On a $1 itunes song it would have been an >30% cut, you can forget about selling any small digital thing worth less than that.

2 comments

on the contrary, smaller transaction amounts are prone to MORE chargebacks because they are attractive targets for card testers
I agree, but that's saying because credit card suck in way X, they should suck in way Y as well to accommodate. Stolen credit card information shouldn't be a thing, and people shouldn't be passing security critical 20+4 digit codes around (think oauth).
Why wouldn't small items have chargeback costs? Do credit cards ban chargebacks for them? If someone buys something cheap, it doesn't come, and the credit card company refuses to allow a chargeback, that's going to make some customers mad.
Would you really file the chargeback paperwork for a $1 purchase? Even if you're scammed, it's at the level where you say "I'll be careful next time" and move on.
I might. There are 3 reasons:

* Money. This doesn't matter much too me, but it might for people who make a lot less than me. The comment I replied to was about anything less than $10, not about $1 specifically.

* Preventing future scams. By doing a chargeback against scammers, you're making it more likely they'll get banned. So you're helping to prevent other people from getting scammed in the future.
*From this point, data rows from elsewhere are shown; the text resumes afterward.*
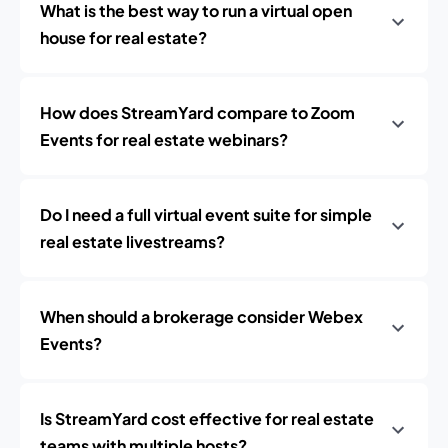
What is the best way to run a virtual open
house for real estate?
How does StreamYard compare to Zoom
Events for real estate webinars?
Do I need a full virtual event suite for simple
real estate livestreams?
When should a brokerage consider Webex
Events?
Is StreamYard cost effective for real estate
teams with multiple hosts?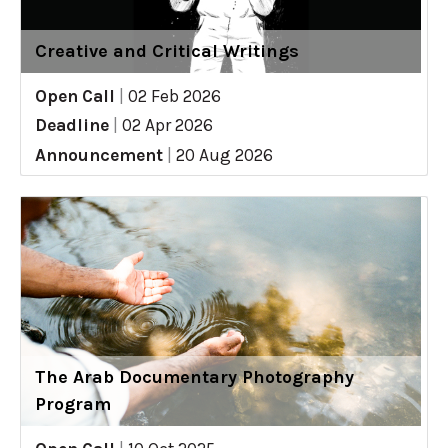
Creative and Critical Writings
Open Call
|
02 Feb 2026
Deadline
|
02 Apr 2026
Announcement
|
20 Aug 2026
The Arab Documentary Photography
Program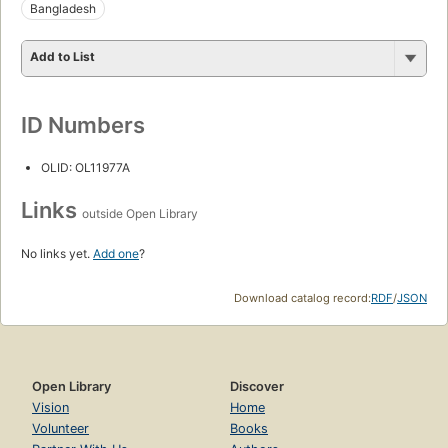
Bangladesh
Add to List
ID Numbers
OLID: OL11977A
Links
outside Open Library
No links yet.
Add one
?
Download catalog record:
RDF
/
JSON
Open Library
Discover
Vision
Home
Volunteer
Books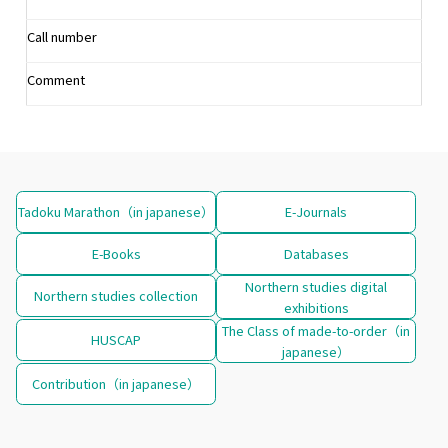
Call number
Comment
Tadoku Marathon（in japanese）
E-Journals
E-Books
Databases
Northern studies digital
Northern studies collection
exhibitions
The Class of made-to-order（in
HUSCAP
japanese）
Contribution（in japanese）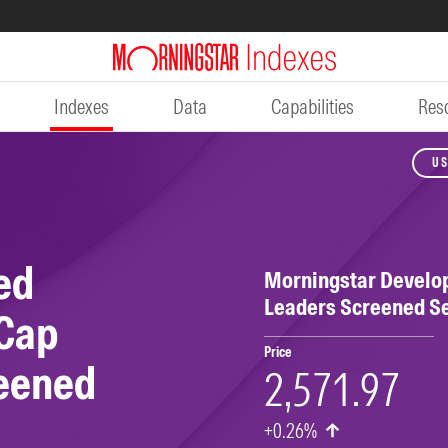
Indexes
Data
Capabilities
Res
US
ed
Morningstar Develo
Leaders Screened S
 Cap
Price
reened
2,571.97
+0.26%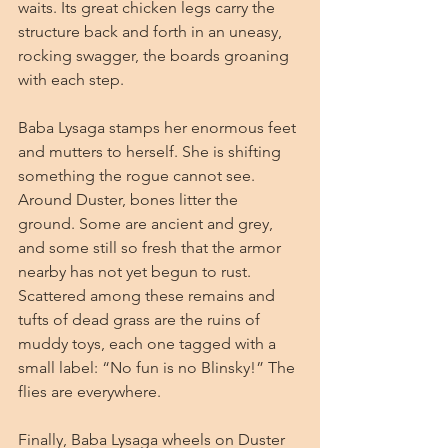
waits. Its great chicken legs carry the 
structure back and forth in an uneasy, 
rocking swagger, the boards groaning 
with each step.
Baba Lysaga stamps her enormous feet 
and mutters to herself. She is shifting 
something the rogue cannot see. 
Around Duster, bones litter the 
ground. Some are ancient and grey, 
and some still so fresh that the armor 
nearby has not yet begun to rust. 
Scattered among these remains and 
tufts of dead grass are the ruins of 
muddy toys, each one tagged with a 
small label: “No fun is no Blinsky!” The 
flies are everywhere.
Finally, Baba Lysaga wheels on Duster 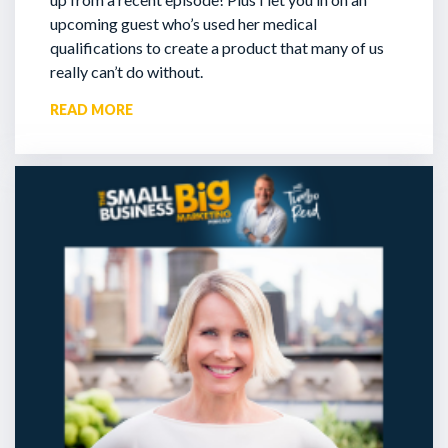
upcoming guest who’s used her medical
qualifications to create a product that many of us
really can’t do without.
READ MORE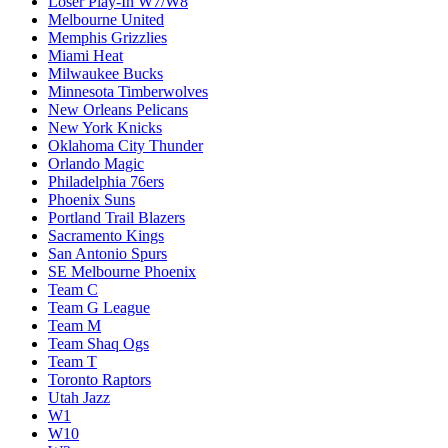
Loser Play-In W7/W8
Melbourne United
Memphis Grizzlies
Miami Heat
Milwaukee Bucks
Minnesota Timberwolves
New Orleans Pelicans
New York Knicks
Oklahoma City Thunder
Orlando Magic
Philadelphia 76ers
Phoenix Suns
Portland Trail Blazers
Sacramento Kings
San Antonio Spurs
SE Melbourne Phoenix
Team C
Team G League
Team M
Team Shaq Ogs
Team T
Toronto Raptors
Utah Jazz
W1
W10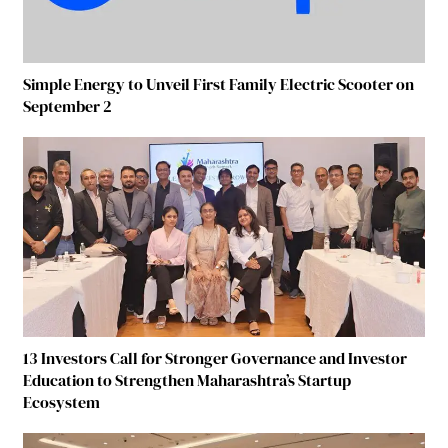
Simple Energy to Unveil First Family Electric Scooter on
September 2
13 Investors Call for Stronger Governance and Investor
Education to Strengthen Maharashtra’s Startup
Ecosystem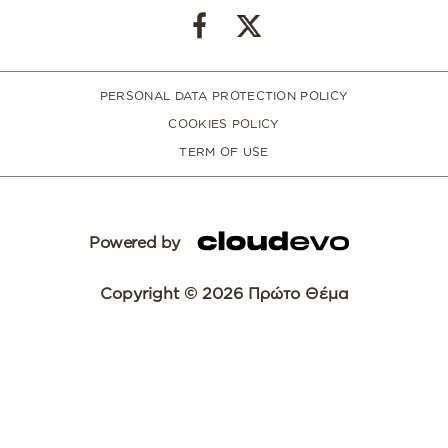
PERSONAL DATA PROTECTION POLICY
COOKIES POLICY
TERM OF USE
Powered by
Copyright © 2026 Πρώτο Θέμα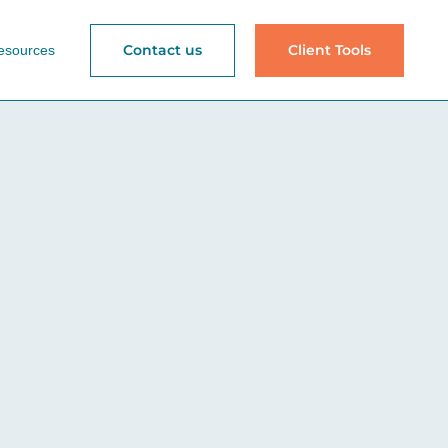
Contact us
Client Tools
esources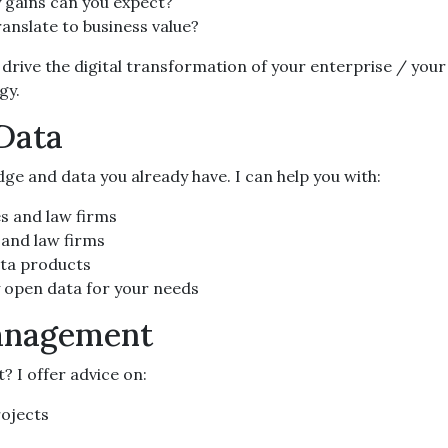
 gains can you expect?
translate to business value?
drive the digital transformation of your enterprise / your
gy.
 Data
ge and data you already have. I can help you with:
es and law firms
 and law firms
ata products
y open data for your needs
Management
 I offer advice on:
rojects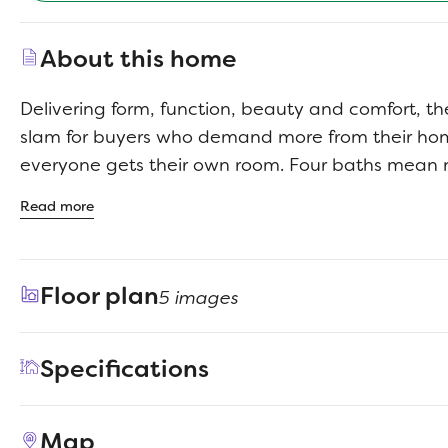
About this home
Delivering form, function, beauty and comfort, t
slam for buyers who demand more from their h
everyone gets their own room. Four baths mean 
squabbles about whose turn it is to brush their te
Read more
impressed by the spectacular, high-ceilinged f
kitchen. Entertain at the center island so everyo
guests upstairs to enjoy the game room or enjoy
Floor plan
5 images
room while others converse. A home office, graci
patio and plenty of storage space add to the ap
Specifications
Address
1477 Companero Street
Map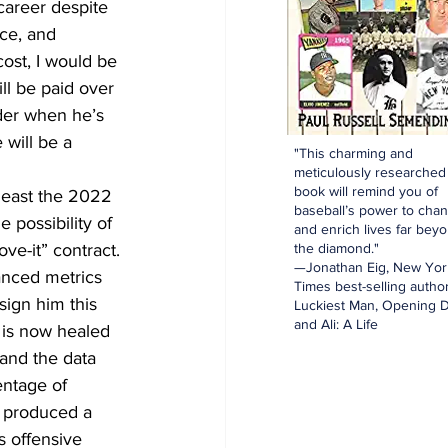
career despite 
ce, and 
cost, I would be 
ll be paid over 
nder when he’s 
 will be a 
"This charming and
meticulously researched
book will remind you of
least the 2022 
baseball’s power to cha
 possibility of 
and enrich lives far bey
the diamond."
ve-it” contract. 
—Jonathan Eig, New Yor
anced metrics 
Times best-selling author
sign him this 
Luckiest Man, Opening D
and Ali: A Life
 is now healed 
 and the data 
entage of 
y produced a 
s offensive 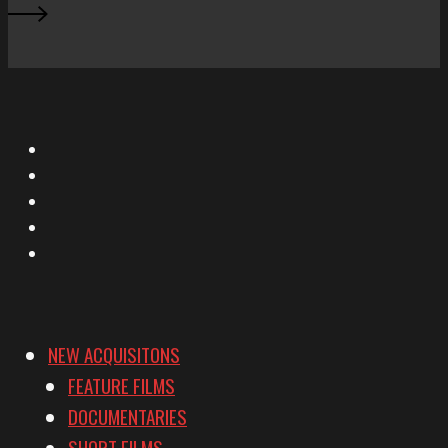
X
Facebook
Instagram
YouTube
Vimeo
NEW ACQUISITONS
FEATURE FILMS
DOCUMENTARIES
SHORT FILMS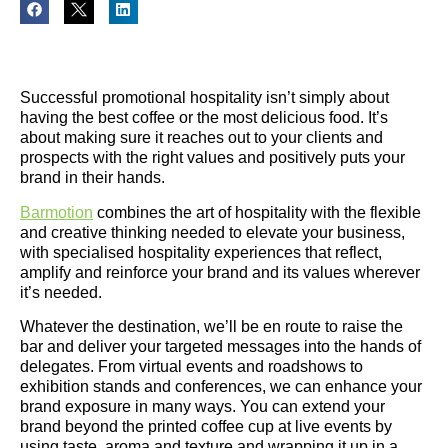
Successful promotional hospitality isn’t simply about
having the best coffee or the most delicious food. It’s
about making sure it reaches out to your clients and
prospects with the right values and positively puts your
brand in their hands.
Barmotion
combines the art of hospitality with the flexible
and creative thinking needed to elevate your business,
with specialised hospitality experiences that reflect,
amplify and reinforce your brand and its values wherever
it’s needed.
Whatever the destination, we’ll be en route to raise the
bar and deliver your targeted messages into the hands of
delegates. From virtual events and roadshows to
exhibition stands and conferences, we can enhance your
brand exposure in many ways. You can extend your
brand beyond the printed coffee cup at live events by
using taste, aroma and texture and wrapping it up in a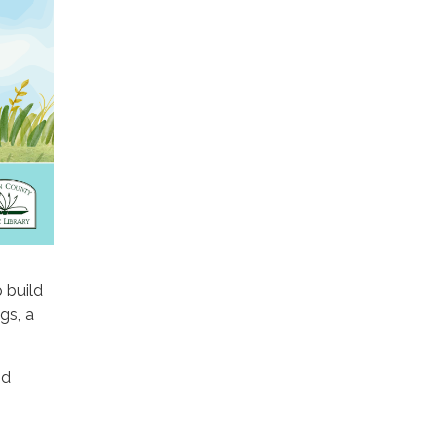
p build
gs, a
nd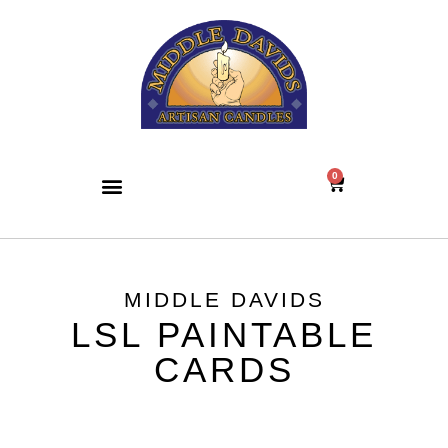
0
MIDDLE DAVIDS
LSL PAINTABLE
CARDS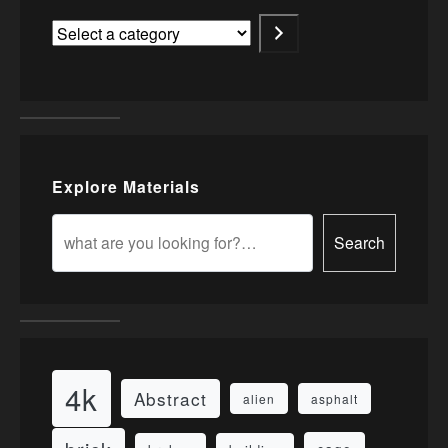
Explore Materials
Search
4k
Abstract
alien
asphalt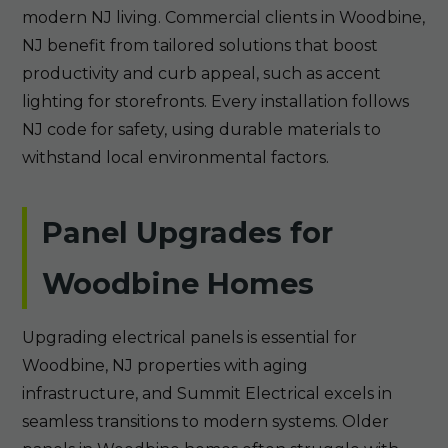
modern NJ living. Commercial clients in Woodbine,
NJ benefit from tailored solutions that boost
productivity and curb appeal, such as accent
lighting for storefronts. Every installation follows
NJ code for safety, using durable materials to
withstand local environmental factors.
Panel Upgrades for
Woodbine Homes
Upgrading electrical panels is essential for
Woodbine, NJ properties with aging
infrastructure, and Summit Electrical excels in
seamless transitions to modern systems. Older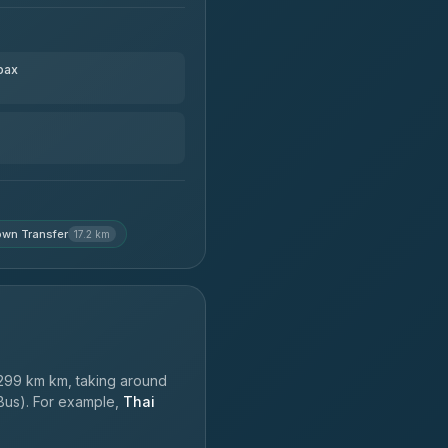
pax
wn Transfer
17.2 km
299 km km, taking around
 Bus). For example,
Thai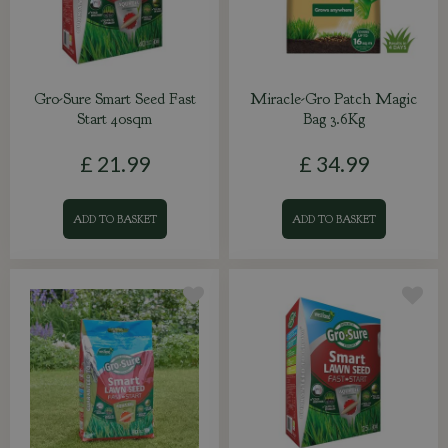
Gro-Sure Smart Seed Fast
Miracle-Gro Patch Magic
Start 40sqm
Bag 3.6Kg
£
21
.
99
£
34
.
99
ADD TO BASKET
ADD TO BASKET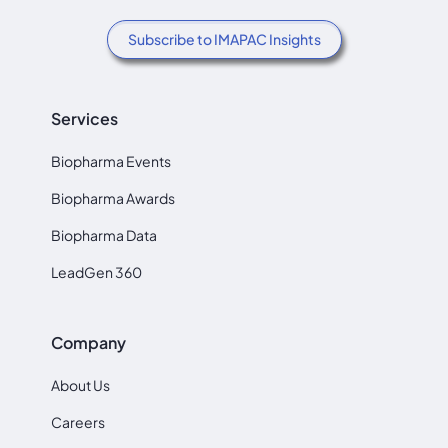
Subscribe to IMAPAC Insights
Services
Biopharma Events
Biopharma Awards
Biopharma Data
LeadGen 360
Company
About Us
Careers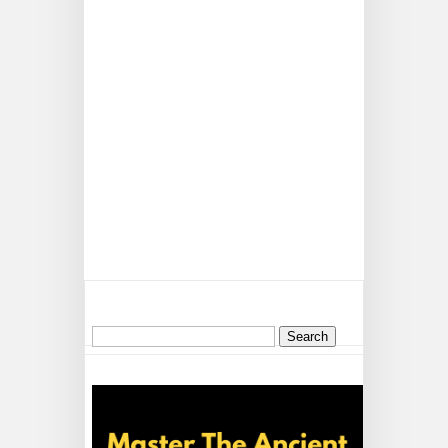
Search
for: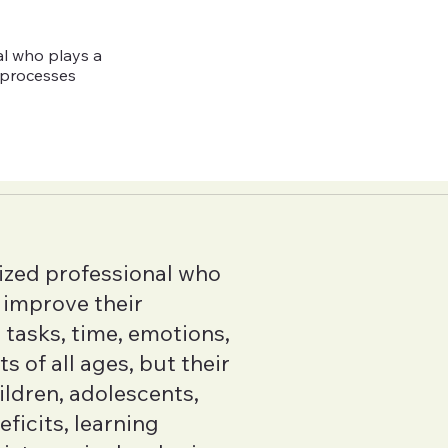
al who plays a
e processes
ized professional who
s improve their
tasks, time, emotions,
 of all ages, but their
hildren, adolescents,
ficits, learning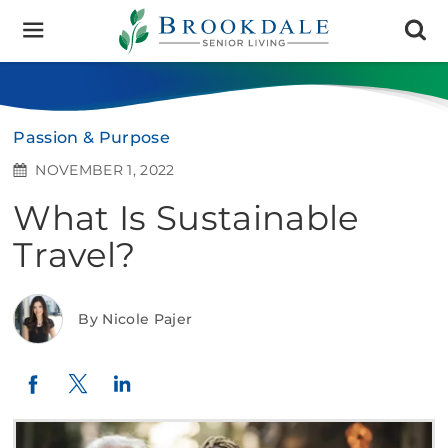
Brookdale
Senior
Living
Passion & Purpose
NOVEMBER 1, 2022
What Is Sustainable
Travel?
By Nicole Pajer
Twitter
LinkedIn
Facebook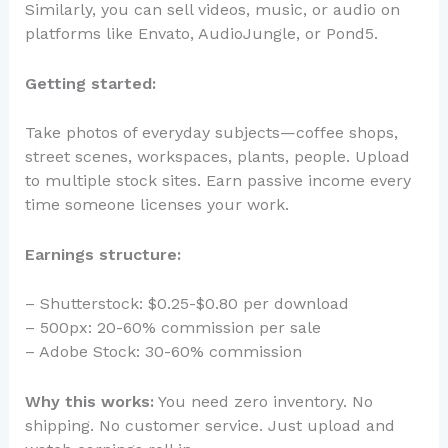
Similarly, you can sell videos, music, or audio on
platforms like Envato, AudioJungle, or Pond5.
Getting started:
Take photos of everyday subjects—coffee shops,
street scenes, workspaces, plants, people. Upload
to multiple stock sites. Earn passive income every
time someone licenses your work.
Earnings structure:
– Shutterstock: $0.25-$0.80 per download
– 500px: 20-60% commission per sale
– Adobe Stock: 30-60% commission
Why this works:
You need zero inventory. No
shipping. No customer service. Just upload and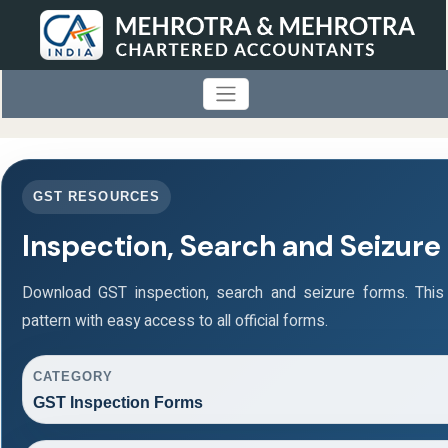
GST RESOURCES
Inspection, Search and Seizure
Download GST inspection, search and seizure forms. Thi
pattern with easy access to all official forms.
CATEGORY
GST Inspection Forms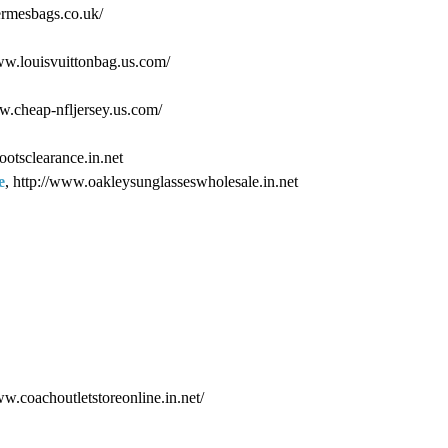
ermesbags.co.uk/
www.louisvuittonbag.us.com/
ww.cheap-nfljersey.us.com/
ootsclearance.in.net
e
, http://www.oakleysunglasseswholesale.in.net
ww.coachoutletstoreonline.in.net/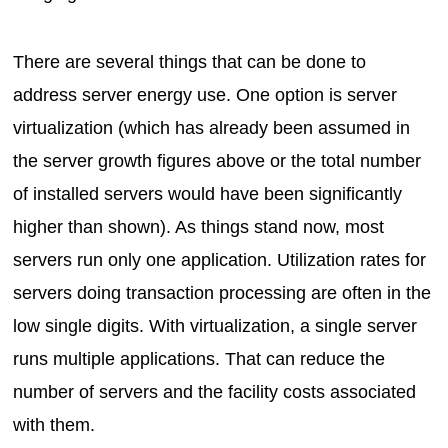
There are several things that can be done to
address server energy use. One option is server
virtualization (which has already been assumed in
the server growth figures above or the total number
of installed servers would have been significantly
higher than shown). As things stand now, most
servers run only one application. Utilization rates for
servers doing transaction processing are often in the
low single digits. With virtualization, a single server
runs multiple applications. That can reduce the
number of servers and the facility costs associated
with them.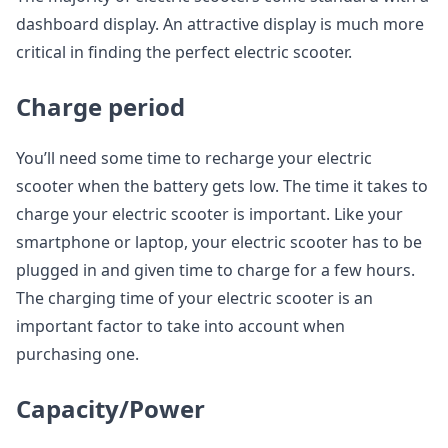
dashboard display. An attractive display is much more
critical in finding the perfect electric scooter.
Charge period
You’ll need some time to recharge your electric
scooter when the battery gets low. The time it takes to
charge your electric scooter is important. Like your
smartphone or laptop, your electric scooter has to be
plugged in and given time to charge for a few hours.
The charging time of your electric scooter is an
important factor to take into account when
purchasing one.
Capacity/Power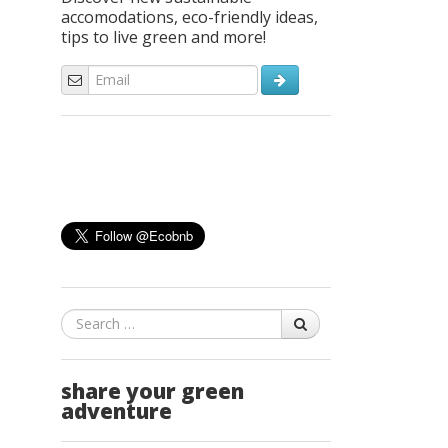
accomodations, eco-friendly ideas,
tips to live green and more!
Search
share your green
adventure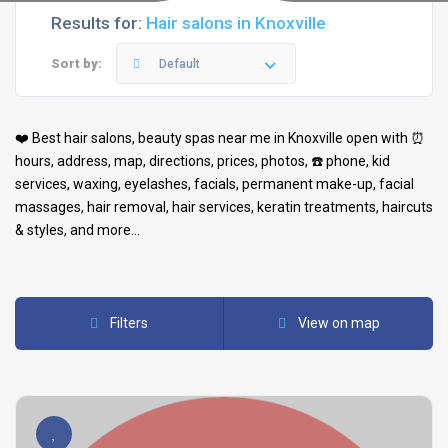
Results for:
Hair salons in Knoxville
Sort by:
Default
❤️ Best
hair salons
,
beauty spas
near me in
Knoxville
open with ⏰
hours, address, map, directions, prices, photos, ☎️ phone, kid
services, waxing, eyelashes, facials, permanent make-up, facial
massages, hair removal, hair services, keratin treatments, haircuts
& styles, and more…
Filters
View on map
It's a good deed. When I see phishing sites, I report them. Why wouldn't I report a scam?

* Revenge. Some people want to see the bad guys get punished.

I would not call it revenge but yes, if you do nothing because it is low value or not important enough for your time, bad people will do bad things more because they are not punished. I try to report spam to the registrar and hoster and I report fraud to the bank for that reason.